*** Begin section ***
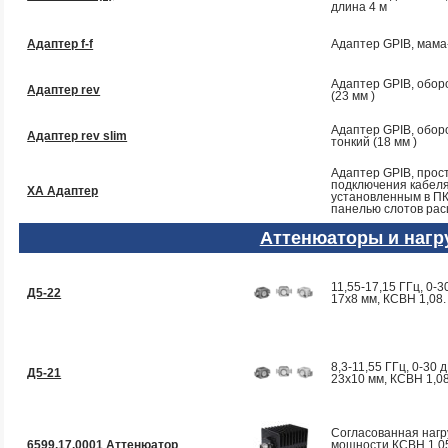
длина 4 м
Адаптер f-f
Адаптер GPIB, мам
Адаптер GPIB, обор
Адаптер rev
(23 мм )
Адаптер GPIB, обор
Адаптер rev slim
тонкий (18 мм )
Адаптер GPIB, прос
подключения кабел
ХА Адаптер
установленным в ПК
панелью слотов ра
Аттенюаторы и нагр
11,55-17,15 ГГц, 0-30
Д5-22
17х8 мм, КСВН 1,08.
8,3-11,55 ГГц, 0-30 д
Д5-21
23х10 мм, КСВН 1,08
Согласованная нагр
6599.17.0001 Аттенюатор
мощности КСВН 1,05,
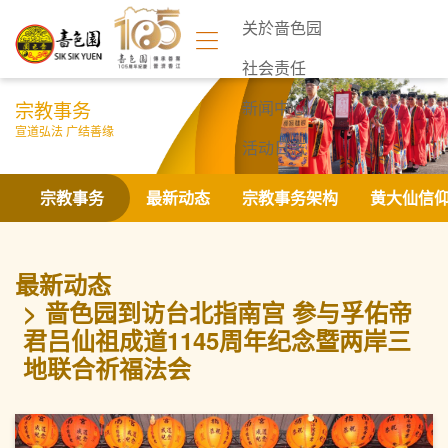
关於啬色园
社会责任
宗教事务
新闻中心
宣道弘法 广结善缘
活动日志
联络我们
宗教事务
最新动态
宗教事务架构
黄大仙信
最新动态
啬色园到访台北指南宫 参与孚佑帝
君吕仙祖成道1145周年纪念暨两岸三
地联合祈福法会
*** End section ***
Give only the number of lines in the data that include the string "КСВН".

3